WHAT YOU WILL DO:
Please retype every entry as written, and keep the pictures out.
MATERIAL FOR THIS TASK Block Start
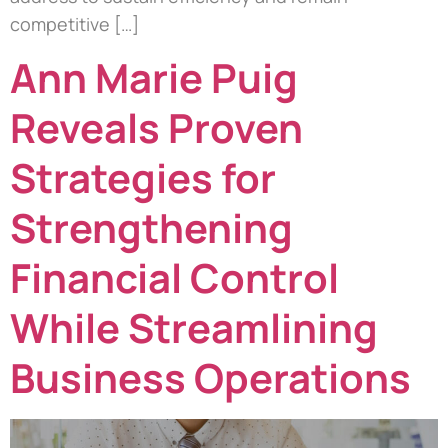
competitive […]
Ann Marie Puig
Reveals Proven
Strategies for
Strengthening
Financial Control
While Streamlining
Business Operations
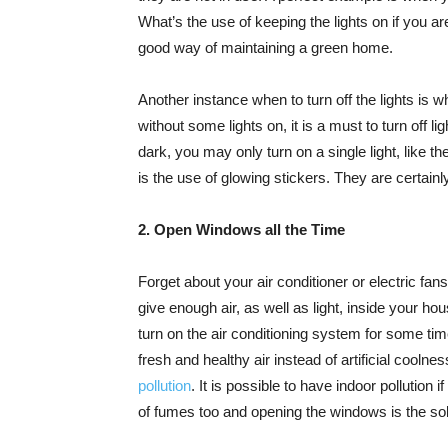
What’s the use of keeping the lights on if you ar
good way of maintaining a green home.
Another instance when to turn off the lights is 
without some lights on, it is a must to turn off l
dark, you may only turn on a single light, like th
is the use of glowing stickers. They are certainl
2. Open Windows all the Time
Forget about your air conditioner or electric 
give enough air, as well as light, inside your h
turn on the air conditioning system for some ti
fresh and healthy air instead of artificial coolnes
pollution
. It is possible to have indoor pollution
of fumes too and opening the windows is the sol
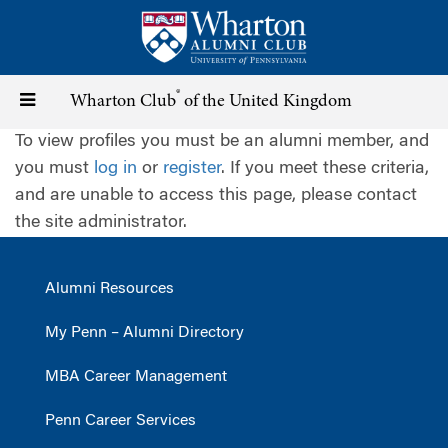
Skip
to
main
content
®
Toggle
Wharton Club
of the United Kingdom
To view profiles you must be an alumni member, and
navigation
you must
log in
or
register
. If you meet these criteria,
and are unable to access this page, please contact
the site administrator.
Alumni Resources
My Penn – Alumni Directory
MBA Career Management
Penn Career Services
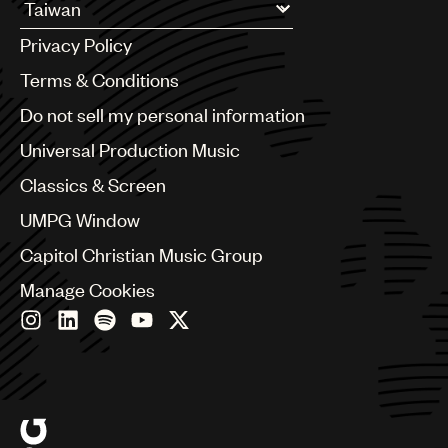
UMPG
Argentina
Privacy Policy
Australia & New Zealand
Audio
Benelux
Terms & Conditions
Branding
Brazil
Do not sell my personal information
Bulgaria
Music
Canada
Universal Production Music
Publishing
Chile
Classics & Screen
China
101
Colombia
UMPG Window
Croatia
Capitol Christian Music Group
Czech Republic
France
Manage Cookies
Georgia
Germany
Greece
Hong Kong
Hungary
India
Indonesia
MATERIAL FOR THIS TASK Block End
OUTPUT OF THE EXERCISE:
competitive […]
Ann Marie Puig
Reveals Proven
Strategies for
Strengthening
Financial Control
While Streamlining
Business Operations
What’s the use of keeping the lights on if you ar
good way of maintaining a green home.
Another instance when to turn off the lights is 
without some lights on, it is a must to turn off l
dark, you may only turn on a single light, like th
is the use of glowing stickers. They are certainl
2. Open Windows all the Time
Forget about your air conditioner or electric 
give enough air, as well as light, inside your h
turn on the air conditioning system for some ti
fresh and healthy air instead of artificial coolnes
pollution
. It is possible to have indoor pollution
of fumes too and opening the windows is the sol
Skip
to
main
content
®
Toggle
Wharton Club
of the United Kingdom
To view profiles you must be an alumni member, and
navigation
you must
log in
or
register
. If you meet these criteria,
and are unable to access this page, please contact
the site administrator.
Alumni Resources
My Penn – Alumni Directory
MBA Career Management
Penn Career Services
UMPG
Argentina
Privacy Policy
Australia & New Zealand
Audio
Benelux
Terms & Conditions
Branding
Brazil
Do not sell my personal information
Bulgaria
Music
Canada
Universal Production Music
Publishing
Chile
Classics & Screen
China
101
Colombia
UMPG Window
Croatia
Capitol Christian Music Group
Czech Republic
France
Manage Cookies
Georgia
Germany
Greece
Hong Kong
Hungary
India
Indonesia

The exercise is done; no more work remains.